To understand the sense of time used throughout the ancient and medieval world, you have to forget about our contemporary clocks and their hours, minutes, seconds, mechanical ticktocks, and alarms. Imagine your waking day, sunrise to sunset, along with your sense of passing time, guided solely by the sun and the shadows it casts throughout the day.
In the days of shadow clocks, the unit of time was a moment (momentum), or the discernible movement of the gnomon’s shadow on a sundial face. A moment was approximately 90 seconds with 40 moments in a solar hour. The hour was further divided into four puncta (quarter-hours) and ten minuta. Of course, a solar hour depended on the length of the day, which, in turn, depended on the season.
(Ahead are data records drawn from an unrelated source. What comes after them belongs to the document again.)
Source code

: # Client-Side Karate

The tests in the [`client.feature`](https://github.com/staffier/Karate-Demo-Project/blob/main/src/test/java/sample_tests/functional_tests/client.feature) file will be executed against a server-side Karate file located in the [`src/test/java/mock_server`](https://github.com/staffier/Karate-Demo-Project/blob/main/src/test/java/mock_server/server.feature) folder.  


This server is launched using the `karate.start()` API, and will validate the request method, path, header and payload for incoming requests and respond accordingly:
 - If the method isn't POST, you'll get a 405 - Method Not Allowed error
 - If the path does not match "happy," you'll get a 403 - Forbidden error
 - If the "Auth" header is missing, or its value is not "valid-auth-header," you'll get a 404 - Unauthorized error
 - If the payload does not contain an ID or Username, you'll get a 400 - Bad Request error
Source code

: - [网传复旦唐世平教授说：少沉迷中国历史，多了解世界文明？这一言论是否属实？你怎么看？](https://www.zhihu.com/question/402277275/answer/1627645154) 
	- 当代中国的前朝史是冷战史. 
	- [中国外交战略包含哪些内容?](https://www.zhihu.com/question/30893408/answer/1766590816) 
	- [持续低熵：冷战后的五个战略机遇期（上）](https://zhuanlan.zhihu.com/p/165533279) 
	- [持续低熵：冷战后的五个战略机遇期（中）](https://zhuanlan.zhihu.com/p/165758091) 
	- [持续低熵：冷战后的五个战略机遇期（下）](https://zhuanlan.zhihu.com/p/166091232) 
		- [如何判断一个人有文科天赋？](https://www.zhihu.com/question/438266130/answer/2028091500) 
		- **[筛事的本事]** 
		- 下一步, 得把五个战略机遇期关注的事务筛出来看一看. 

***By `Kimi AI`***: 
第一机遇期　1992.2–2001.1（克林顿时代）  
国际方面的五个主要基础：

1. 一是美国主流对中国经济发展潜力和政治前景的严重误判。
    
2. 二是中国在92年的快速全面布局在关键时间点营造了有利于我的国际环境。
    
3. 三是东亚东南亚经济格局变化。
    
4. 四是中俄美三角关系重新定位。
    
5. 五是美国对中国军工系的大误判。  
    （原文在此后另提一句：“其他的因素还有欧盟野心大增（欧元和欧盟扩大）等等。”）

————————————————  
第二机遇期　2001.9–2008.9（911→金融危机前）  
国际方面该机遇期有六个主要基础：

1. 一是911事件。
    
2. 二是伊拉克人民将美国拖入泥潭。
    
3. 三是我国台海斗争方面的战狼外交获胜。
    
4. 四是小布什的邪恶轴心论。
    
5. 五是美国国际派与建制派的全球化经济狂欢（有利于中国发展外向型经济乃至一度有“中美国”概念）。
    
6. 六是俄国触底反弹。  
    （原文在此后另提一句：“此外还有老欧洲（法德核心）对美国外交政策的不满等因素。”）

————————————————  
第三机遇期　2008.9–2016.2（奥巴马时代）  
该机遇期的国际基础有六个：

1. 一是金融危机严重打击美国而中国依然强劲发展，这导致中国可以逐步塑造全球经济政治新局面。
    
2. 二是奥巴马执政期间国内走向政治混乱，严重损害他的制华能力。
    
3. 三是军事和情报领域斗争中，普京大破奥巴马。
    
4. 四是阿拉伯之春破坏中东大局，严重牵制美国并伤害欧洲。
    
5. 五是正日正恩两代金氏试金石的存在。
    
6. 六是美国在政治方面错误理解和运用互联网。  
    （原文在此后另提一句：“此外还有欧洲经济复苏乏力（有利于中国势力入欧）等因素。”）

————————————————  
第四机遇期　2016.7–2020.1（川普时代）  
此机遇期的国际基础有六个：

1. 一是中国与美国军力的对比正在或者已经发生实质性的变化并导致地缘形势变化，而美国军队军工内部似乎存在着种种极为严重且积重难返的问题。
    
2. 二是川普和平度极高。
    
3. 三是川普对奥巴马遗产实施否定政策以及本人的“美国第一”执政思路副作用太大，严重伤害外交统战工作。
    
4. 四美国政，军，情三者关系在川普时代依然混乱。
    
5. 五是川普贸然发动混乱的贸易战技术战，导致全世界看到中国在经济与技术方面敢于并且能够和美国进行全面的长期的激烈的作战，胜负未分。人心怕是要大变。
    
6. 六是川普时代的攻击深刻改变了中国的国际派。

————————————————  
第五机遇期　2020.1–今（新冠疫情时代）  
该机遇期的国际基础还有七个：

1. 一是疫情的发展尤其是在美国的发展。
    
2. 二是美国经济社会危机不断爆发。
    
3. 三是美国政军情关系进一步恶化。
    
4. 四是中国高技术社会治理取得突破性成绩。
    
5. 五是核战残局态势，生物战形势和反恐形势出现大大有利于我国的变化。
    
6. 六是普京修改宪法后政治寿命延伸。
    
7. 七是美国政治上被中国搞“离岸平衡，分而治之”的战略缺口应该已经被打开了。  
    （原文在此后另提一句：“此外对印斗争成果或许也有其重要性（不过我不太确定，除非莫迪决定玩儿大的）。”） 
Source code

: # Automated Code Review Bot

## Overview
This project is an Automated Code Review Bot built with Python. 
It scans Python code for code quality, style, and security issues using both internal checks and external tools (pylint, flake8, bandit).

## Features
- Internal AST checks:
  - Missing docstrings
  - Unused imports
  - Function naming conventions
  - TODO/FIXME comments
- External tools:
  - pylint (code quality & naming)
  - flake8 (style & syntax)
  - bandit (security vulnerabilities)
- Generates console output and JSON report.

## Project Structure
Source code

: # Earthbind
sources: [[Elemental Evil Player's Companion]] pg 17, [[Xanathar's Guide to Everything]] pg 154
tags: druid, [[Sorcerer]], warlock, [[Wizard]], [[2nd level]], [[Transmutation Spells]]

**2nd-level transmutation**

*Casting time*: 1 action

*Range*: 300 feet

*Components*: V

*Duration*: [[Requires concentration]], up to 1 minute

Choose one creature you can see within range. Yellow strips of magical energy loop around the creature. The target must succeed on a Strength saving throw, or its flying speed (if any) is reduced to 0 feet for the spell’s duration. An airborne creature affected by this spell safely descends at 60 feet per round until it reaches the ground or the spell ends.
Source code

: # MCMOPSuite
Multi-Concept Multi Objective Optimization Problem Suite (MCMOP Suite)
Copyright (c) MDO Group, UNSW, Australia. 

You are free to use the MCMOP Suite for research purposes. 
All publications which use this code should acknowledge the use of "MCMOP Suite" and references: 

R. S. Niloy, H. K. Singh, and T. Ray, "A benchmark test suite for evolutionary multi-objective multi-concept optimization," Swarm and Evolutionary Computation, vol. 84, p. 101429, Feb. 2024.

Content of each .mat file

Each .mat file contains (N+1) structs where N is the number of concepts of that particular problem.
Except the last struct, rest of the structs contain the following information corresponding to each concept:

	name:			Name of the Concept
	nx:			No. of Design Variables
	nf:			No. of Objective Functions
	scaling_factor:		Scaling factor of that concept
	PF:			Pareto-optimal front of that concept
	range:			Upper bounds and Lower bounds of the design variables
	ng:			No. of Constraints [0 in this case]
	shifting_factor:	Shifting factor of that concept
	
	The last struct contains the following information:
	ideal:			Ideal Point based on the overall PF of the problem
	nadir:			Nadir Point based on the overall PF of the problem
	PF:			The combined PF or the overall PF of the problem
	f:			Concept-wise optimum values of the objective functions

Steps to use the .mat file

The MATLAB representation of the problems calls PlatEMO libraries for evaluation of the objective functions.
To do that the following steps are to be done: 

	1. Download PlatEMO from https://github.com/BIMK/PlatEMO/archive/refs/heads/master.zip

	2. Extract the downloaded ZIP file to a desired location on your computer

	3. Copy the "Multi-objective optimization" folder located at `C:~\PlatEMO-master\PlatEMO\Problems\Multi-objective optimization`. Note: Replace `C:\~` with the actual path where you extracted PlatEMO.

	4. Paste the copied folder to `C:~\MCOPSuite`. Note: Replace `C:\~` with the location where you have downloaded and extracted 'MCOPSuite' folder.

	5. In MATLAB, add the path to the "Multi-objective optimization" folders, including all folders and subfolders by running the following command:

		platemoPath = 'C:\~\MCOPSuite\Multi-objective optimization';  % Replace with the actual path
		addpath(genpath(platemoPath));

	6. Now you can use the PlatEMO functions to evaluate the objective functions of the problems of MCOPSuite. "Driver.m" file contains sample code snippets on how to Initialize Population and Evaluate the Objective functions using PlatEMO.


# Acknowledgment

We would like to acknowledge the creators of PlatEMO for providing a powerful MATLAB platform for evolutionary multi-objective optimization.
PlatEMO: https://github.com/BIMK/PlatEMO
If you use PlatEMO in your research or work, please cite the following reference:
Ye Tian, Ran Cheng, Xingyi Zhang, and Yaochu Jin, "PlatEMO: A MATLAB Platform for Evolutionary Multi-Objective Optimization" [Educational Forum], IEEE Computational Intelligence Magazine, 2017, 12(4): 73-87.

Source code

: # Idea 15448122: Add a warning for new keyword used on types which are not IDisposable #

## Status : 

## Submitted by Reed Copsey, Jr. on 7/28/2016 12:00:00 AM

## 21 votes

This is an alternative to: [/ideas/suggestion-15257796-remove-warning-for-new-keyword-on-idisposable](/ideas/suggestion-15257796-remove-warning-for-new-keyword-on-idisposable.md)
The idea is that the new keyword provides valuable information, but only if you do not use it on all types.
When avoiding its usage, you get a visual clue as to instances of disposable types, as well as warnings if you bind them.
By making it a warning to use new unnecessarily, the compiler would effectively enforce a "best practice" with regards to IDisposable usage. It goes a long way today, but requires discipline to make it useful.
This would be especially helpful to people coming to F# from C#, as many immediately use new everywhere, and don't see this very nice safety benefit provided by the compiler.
From the earliest sundials around 1500 BCE through the middle ages, sundials became increasingly sophisticated and served a number of important functions for ancient and more recent civilizations. With Egyptian, Babylonian, Greek, and Muslim innovations, early civilizations were able to keep exact records of past events and plan for future ones. Not only could they track the seasons, solstices, and equinoxes, they could formalize governmental, religious, and societal activities with a unified schedule. Even with the 14th-century introduction of clocks and their base 60, or sexagesimal system (hours, minutes, and seconds), sundials were still relied on and more reliable for resetting the newfangled mechanical clocks when necessary.
Traditionally, sundials were engraved with proverbs and mottos that invited passersby to reflect on the passing of time, the shortness of life, or random humorous anecdotes.
Let others tell of storms and showers, I tell of sunny morning hours.